A standardized UALink switch will allow vendors other than NVIDIA to offer compatible accelerators, giving AI companies a range of alternative hardware options on which to build their system and not suffer from vendor lock-in.
This benefits many of the group's companies that have developed or are developing their own accelerators. Google has a custom TPU and the Axion processor; Intel has Gaudí; Microsoft has the Maia and Cobalt GPUs; and Meta has MTIA. All of these could be connected using UALink, which will likely be provided by Broadcom.
SEE: Intel Vision 2024 offers a new look at the Gaudi 3 AI chip
Which companies in particular have not joined the UALink Promoter Group?
Nvidia
NVIDIA likely hasn't joined the group for two main reasons: its market dominance in AI-related hardware and its exorbitant amount of power derived from its high value.
The company currently holds approximately 80% of the GPU market share, but is also a major player in interconnect technology with NVLink, Infiniband, and Ethernet. NVLink specifically is a GPU-to-GPU interconnect technology, which can connect accelerators within one or multiple servers, just like UALink. Therefore, it is not surprising that NVIDIA does not want to share that innovation with its closest rivals.
Furthermore, according to its latest financial results, NVIDIA is close to surpassing Apple and becoming the second most valuable company in the world, doubling its value to more than $2 trillion in just nine months.
The company does not expect to gain much from the standardization of AI technology and its current position is also favorable. Time will tell whether NVIDIA's offering will become so integral to data center operations that the first UALink products don't topple its crown.

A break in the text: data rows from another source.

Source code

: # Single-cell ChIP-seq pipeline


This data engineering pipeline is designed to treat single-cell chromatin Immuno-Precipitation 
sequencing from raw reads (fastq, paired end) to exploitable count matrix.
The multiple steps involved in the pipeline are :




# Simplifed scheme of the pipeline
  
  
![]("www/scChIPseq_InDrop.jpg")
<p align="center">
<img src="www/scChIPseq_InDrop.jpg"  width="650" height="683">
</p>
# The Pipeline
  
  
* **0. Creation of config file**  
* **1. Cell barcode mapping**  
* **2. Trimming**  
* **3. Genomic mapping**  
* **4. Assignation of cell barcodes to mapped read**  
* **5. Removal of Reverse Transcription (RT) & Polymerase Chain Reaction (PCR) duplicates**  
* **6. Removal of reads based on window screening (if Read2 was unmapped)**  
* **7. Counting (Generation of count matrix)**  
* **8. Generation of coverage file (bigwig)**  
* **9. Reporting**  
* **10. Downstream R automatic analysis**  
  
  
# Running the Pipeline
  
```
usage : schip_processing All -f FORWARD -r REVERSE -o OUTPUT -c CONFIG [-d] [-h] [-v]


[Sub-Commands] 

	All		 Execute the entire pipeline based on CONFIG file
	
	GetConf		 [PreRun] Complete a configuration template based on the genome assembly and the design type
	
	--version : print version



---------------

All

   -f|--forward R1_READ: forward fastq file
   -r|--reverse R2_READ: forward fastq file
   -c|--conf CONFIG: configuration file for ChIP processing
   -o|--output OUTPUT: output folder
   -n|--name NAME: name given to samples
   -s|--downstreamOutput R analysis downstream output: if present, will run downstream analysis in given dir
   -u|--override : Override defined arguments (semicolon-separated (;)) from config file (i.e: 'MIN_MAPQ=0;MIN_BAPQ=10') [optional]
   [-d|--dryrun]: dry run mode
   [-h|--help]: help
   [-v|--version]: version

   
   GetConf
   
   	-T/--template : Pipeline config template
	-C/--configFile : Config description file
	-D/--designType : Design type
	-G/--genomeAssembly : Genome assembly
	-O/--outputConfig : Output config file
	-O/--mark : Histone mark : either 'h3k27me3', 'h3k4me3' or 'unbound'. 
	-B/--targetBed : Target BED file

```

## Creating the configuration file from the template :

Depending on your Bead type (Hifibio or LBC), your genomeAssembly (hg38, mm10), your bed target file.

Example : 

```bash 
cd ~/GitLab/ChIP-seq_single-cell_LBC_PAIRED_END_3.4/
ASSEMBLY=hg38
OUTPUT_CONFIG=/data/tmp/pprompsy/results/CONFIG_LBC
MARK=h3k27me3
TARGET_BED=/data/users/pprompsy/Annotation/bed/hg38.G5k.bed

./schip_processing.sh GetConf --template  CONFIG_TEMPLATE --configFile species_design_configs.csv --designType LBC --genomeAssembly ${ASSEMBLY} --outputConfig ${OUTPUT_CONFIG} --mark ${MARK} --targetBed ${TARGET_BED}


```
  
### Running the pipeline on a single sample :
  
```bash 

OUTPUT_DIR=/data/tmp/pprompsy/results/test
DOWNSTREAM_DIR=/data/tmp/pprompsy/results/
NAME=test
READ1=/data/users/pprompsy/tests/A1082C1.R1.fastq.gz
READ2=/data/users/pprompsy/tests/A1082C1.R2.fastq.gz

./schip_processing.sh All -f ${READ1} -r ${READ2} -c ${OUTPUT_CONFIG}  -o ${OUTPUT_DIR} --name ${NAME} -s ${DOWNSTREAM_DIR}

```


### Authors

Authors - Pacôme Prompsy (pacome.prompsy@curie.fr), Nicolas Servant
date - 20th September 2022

SEE: Supercomputing '23: NVIDIA's high-performance chips power AI workloads
Amazon Web Services
AWS is the only one of the major public cloud providers not to join the UALink Promoter Group. Like NVIDIA, this could also be related to its influence as the current cloud market leader and the fact that it is working on its own accelerator chip families, such as Trainium and Inferentia. Furthermore, with a strong partnership of over 12 years, AWS could also lend itself to hiding behind NVIDIA in this area.

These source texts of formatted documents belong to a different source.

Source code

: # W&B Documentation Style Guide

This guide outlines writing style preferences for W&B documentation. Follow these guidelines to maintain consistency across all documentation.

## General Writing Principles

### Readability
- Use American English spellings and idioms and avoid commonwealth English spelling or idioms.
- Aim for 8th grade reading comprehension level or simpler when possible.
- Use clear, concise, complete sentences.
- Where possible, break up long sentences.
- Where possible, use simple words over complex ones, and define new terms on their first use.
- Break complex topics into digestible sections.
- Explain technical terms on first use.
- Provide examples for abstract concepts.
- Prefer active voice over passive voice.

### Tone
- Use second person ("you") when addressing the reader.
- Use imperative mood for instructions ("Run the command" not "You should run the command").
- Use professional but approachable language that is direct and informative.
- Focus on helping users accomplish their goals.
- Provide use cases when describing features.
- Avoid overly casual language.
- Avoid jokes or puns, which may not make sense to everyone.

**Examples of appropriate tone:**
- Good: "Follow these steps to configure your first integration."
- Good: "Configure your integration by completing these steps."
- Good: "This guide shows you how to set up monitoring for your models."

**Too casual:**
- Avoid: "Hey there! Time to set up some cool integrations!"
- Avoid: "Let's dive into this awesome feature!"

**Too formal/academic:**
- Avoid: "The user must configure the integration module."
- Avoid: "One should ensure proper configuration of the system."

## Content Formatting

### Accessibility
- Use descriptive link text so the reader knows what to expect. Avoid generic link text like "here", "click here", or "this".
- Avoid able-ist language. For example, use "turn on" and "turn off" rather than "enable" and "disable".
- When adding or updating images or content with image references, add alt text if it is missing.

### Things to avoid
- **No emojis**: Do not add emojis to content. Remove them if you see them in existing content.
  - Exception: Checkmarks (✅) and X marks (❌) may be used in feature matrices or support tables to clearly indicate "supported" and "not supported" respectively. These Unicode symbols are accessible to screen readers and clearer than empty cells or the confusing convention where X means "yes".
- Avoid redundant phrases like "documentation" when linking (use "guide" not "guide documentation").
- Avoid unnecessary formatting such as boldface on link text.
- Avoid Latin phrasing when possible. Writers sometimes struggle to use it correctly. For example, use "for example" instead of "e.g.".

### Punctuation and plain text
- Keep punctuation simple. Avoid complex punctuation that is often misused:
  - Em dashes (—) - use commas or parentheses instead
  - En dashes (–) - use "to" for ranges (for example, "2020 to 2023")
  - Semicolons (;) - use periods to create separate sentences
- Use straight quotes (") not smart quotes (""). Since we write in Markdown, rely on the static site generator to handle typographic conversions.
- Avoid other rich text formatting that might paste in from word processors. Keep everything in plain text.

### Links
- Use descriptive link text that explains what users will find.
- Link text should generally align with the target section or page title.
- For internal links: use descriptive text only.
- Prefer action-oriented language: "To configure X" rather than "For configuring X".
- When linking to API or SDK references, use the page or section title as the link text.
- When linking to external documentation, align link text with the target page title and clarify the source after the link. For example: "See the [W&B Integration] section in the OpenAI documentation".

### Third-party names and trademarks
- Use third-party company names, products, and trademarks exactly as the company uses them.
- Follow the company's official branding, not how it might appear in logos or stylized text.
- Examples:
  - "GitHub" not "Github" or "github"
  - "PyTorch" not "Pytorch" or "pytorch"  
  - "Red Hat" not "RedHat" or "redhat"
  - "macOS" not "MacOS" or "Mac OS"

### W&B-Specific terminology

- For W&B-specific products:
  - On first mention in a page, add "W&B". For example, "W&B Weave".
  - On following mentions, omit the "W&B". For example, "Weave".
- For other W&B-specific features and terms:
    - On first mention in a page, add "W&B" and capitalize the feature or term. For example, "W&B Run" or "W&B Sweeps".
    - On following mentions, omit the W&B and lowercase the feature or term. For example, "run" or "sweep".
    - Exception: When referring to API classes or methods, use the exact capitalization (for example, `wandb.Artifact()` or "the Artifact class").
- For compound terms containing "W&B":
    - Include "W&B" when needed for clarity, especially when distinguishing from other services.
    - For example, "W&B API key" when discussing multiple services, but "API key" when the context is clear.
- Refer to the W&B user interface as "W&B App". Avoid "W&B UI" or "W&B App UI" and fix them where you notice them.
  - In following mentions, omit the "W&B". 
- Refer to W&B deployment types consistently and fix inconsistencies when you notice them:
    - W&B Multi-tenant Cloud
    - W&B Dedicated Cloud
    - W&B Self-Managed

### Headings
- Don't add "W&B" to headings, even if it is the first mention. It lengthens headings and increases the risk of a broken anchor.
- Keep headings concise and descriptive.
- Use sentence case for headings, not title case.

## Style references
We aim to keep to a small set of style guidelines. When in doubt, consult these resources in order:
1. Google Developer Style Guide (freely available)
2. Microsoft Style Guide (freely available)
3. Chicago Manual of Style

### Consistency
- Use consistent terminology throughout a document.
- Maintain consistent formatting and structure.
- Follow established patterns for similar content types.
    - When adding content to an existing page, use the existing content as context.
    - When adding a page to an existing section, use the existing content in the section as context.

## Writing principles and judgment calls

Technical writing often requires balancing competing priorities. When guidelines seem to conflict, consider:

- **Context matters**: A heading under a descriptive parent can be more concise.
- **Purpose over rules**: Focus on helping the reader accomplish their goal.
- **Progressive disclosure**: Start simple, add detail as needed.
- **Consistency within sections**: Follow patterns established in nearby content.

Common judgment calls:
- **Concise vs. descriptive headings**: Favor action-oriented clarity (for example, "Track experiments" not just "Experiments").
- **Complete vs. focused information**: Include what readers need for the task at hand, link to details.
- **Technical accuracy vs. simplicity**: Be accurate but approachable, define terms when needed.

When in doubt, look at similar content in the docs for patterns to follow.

Why are open standards in AI necessary?
Open standards help prevent disproportionate dominance of the industry by one company that was in the right place at the right time. UALink Promoter Group will allow multiple companies to collaborate on essential hardware for AI data centers so that no one organization can take care of everything.
This is not the first case of this type of revolt in AI; In December, more than 50 organizations partnered to form the Global AI Alliance to promote responsible, open source AI and help prevent closed model developers from gaining too much power.

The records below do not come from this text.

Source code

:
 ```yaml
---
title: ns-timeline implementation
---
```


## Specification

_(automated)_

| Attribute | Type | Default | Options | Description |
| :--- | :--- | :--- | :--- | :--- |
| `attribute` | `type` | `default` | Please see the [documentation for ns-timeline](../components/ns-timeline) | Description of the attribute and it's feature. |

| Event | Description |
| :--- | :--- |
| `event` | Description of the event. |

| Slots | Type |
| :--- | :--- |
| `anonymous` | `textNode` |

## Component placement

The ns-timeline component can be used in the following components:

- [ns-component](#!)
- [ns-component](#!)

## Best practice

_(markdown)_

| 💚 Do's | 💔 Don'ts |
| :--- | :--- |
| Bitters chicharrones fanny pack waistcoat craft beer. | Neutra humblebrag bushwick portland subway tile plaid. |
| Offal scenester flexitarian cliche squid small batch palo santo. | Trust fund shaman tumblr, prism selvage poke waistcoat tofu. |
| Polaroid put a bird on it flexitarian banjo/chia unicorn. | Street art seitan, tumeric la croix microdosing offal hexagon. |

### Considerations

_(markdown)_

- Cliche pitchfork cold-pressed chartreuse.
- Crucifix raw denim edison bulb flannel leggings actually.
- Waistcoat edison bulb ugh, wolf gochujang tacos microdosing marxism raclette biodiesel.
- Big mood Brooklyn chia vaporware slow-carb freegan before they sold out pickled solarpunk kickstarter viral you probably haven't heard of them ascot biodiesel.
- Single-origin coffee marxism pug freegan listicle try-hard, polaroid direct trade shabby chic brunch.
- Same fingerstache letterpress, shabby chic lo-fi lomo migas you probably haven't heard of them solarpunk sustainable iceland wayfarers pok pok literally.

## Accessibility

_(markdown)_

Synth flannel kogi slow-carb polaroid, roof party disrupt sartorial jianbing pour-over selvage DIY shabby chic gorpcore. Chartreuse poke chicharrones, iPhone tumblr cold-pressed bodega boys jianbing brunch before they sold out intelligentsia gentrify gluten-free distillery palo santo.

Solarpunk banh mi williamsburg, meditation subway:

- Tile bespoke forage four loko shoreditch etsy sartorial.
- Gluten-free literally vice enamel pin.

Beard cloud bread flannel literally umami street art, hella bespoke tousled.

Knowledge sharing also serves to accelerate advances in AI performance on an industry-wide scale. Demand for AI computing is continually growing, and for technology companies to keep up, they need the best in scalability capabilities. The UALink standard will provide a “robust, low-latency, and efficient scaling network that can easily aggregate computing resources to a single instance,” according to the group.
Forrest Norrod, executive vice president and general manager of AMD's Data Center Solutions Group, said in a press release: “The work companies are doing at UALink to create an open, high-performance and scalable accelerator fabric is critical. for the future. of AI.
“Together, we bring extensive experience in building large-scale artificial intelligence and high-performance computing solutions that are built on open standards, efficiency, and strong ecosystem support. “AMD is committed to contributing our expertise, technologies and capabilities to the group, as well as other open industry efforts to advance all aspects of AI technology and solidify an open AI ecosystem.”